Copy word for word the stretch of the neural network system text from "The camera module 10 may capture" through "and white (RGBW).".

> _Document_:
....................
The CPU 30 controls the overall operation of the neural network system 1.
The CPU 30 may include one processor core or a plurality of processor cores. The CPU 30 may process or execute programs and/or data stored in a storage region such as the memory 50 by using the RAM 40.
For example, the CPU 30 may execute an application and may control the neural network processor 20 to perform a neural network-based task required by execution of the application. The neural network may include a neural network model based on at least one of an artificial neural network (ANN), a convolution neural network (CNN), a region with a convolution neural network (R-CNN), a region proposal network (RPN), a recurrent neural network (RNN), a stacking-based deep neural network (S-DNN), a state-space dynamic neural network (S-SDNN), a deconvolution network, a deep belief network (DBN), a restricted Boltzmann machine (RBM), a fully convolutional network, a long short-term memory (LSTM) network, a classification network, a plain residual network, a dense network, a hierarchical pyramid network, and a fully convolutional network. In addition, a type of the neural network model is not limited thereto.
The neural network processor 20 may perform a neural network operation based on the received input data. Furthermore, the neural network processor 20 may generate an information signal based on a result of performing the neural network operation. The neural network processor 20 may be implemented as, for example but not limited to, a neural network operation accelerator, a coprocessor, a digital signal processor (DSP), an application specific integrated circuit (ASIC), a field-programmable gate array (FPGA), a graphics processing unit (GPU), a neural processing unit (NPU), a tensor processing unit (TPU), and/or a multi-processor system-on-chip (MPSoC).
The camera module 10 may capture a subject (or an object) outside the neural network system 1 and may generate image data based thereon. For example, the camera module 10 may include an image sensor 100. The image sensor 100 may convert an optical signal of the subject into an electrical signal by using an optical lens (not shown). To this end, the image sensor 100 may include a pixel array in which a plurality of pixels are two-dimensionally arranged. For example, one of a plurality of reference colors may be assigned to each of the plurality of pixels. For example, the plurality of reference colors may include red, green, and blue (RGB), or red, green, blue, and white (RGBW).
The camera module 10 may generate the image data by using the image sensor 100. The image data may be variously referred to as an image frame and frame data. The image data may be provided as input data to the neural network processor 20 or may be stored in the memory 50. The image data stored in the memory 50 may be provided to the neural network processor 20.
The neural network processor 20 according to an embodiment may receive the image data from the camera module 10 or the memory 50 and may perform the neural network operation based on the image data. The neural network processor 20 may include an image processing network module 200 defined through a neural network operation based on a predetermined neural network model. All module configurations described below may be implemented as software blocks executed by a predetermined processor, dedicated hardware blocks, or a combination thereof.
....................
> _Provided information_:
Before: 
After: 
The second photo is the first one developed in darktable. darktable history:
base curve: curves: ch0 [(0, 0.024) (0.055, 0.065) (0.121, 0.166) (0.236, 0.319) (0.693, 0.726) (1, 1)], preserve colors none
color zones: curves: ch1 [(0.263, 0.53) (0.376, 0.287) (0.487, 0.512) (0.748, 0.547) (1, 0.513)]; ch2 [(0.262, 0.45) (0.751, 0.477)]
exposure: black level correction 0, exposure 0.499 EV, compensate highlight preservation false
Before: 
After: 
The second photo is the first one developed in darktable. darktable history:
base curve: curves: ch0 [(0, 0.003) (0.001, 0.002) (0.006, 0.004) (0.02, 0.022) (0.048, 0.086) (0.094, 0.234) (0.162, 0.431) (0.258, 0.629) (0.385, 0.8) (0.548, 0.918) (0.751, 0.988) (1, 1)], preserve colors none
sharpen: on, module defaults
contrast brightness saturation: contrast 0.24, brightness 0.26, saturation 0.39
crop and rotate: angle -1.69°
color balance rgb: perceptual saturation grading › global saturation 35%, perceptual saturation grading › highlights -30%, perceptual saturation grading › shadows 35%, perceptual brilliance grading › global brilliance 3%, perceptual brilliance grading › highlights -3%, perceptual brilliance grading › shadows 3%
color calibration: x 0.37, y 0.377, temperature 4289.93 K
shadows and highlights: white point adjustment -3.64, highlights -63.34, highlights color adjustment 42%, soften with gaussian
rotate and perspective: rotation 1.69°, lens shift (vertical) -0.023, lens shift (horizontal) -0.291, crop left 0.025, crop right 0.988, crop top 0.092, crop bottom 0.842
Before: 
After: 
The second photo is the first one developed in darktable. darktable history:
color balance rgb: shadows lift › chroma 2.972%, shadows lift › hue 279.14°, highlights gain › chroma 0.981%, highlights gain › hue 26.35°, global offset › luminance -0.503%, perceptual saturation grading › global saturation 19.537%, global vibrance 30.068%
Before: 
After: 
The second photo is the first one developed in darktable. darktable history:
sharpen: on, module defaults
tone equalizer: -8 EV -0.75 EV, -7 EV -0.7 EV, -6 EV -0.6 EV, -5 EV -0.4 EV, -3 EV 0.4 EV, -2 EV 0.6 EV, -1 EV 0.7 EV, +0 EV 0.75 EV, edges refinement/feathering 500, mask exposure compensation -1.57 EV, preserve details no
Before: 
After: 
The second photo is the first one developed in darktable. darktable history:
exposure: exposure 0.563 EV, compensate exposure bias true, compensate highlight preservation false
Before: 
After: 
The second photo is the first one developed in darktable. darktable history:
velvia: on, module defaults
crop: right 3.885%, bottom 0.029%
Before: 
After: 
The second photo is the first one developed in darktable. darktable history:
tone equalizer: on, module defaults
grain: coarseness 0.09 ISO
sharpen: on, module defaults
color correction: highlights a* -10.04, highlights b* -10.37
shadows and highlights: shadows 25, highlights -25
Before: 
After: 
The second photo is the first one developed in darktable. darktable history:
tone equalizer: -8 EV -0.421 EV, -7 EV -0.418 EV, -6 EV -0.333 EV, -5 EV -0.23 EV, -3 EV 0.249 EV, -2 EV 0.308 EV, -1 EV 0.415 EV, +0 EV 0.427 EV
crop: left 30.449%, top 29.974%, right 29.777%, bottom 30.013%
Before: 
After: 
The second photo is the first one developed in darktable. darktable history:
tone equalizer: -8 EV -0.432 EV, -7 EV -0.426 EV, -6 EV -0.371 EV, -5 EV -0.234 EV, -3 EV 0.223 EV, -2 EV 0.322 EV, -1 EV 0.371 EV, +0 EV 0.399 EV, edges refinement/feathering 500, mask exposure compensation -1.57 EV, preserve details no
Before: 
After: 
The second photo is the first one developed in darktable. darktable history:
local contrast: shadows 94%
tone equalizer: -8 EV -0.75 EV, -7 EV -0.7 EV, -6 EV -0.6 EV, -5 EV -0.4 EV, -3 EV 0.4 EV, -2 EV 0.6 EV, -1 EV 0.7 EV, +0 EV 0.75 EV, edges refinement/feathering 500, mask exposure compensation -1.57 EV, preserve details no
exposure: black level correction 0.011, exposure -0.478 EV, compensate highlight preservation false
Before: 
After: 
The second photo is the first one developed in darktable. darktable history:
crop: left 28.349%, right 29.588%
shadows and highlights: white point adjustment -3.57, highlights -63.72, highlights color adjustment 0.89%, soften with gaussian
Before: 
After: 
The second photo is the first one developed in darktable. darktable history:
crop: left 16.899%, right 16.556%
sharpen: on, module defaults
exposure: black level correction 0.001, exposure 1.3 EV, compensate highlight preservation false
....................
> _Response_:
The camera module 10 may capture a subject (or an object) outside the neural network system 1 and may generate image data based thereon. For example, the camera module 10 may include an image sensor 100. The image sensor 100 may convert an optical signal of the subject into an electrical signal by using an optical lens (not shown). To this end, the image sensor 100 may include a pixel array in which a plurality of pixels are two-dimensionally arranged. For example, one of a plurality of reference colors may be assigned to each of the plurality of pixels. For example, the plurality of reference colors may include red, green, and blue (RGB), or red, green, blue, and white (RGBW).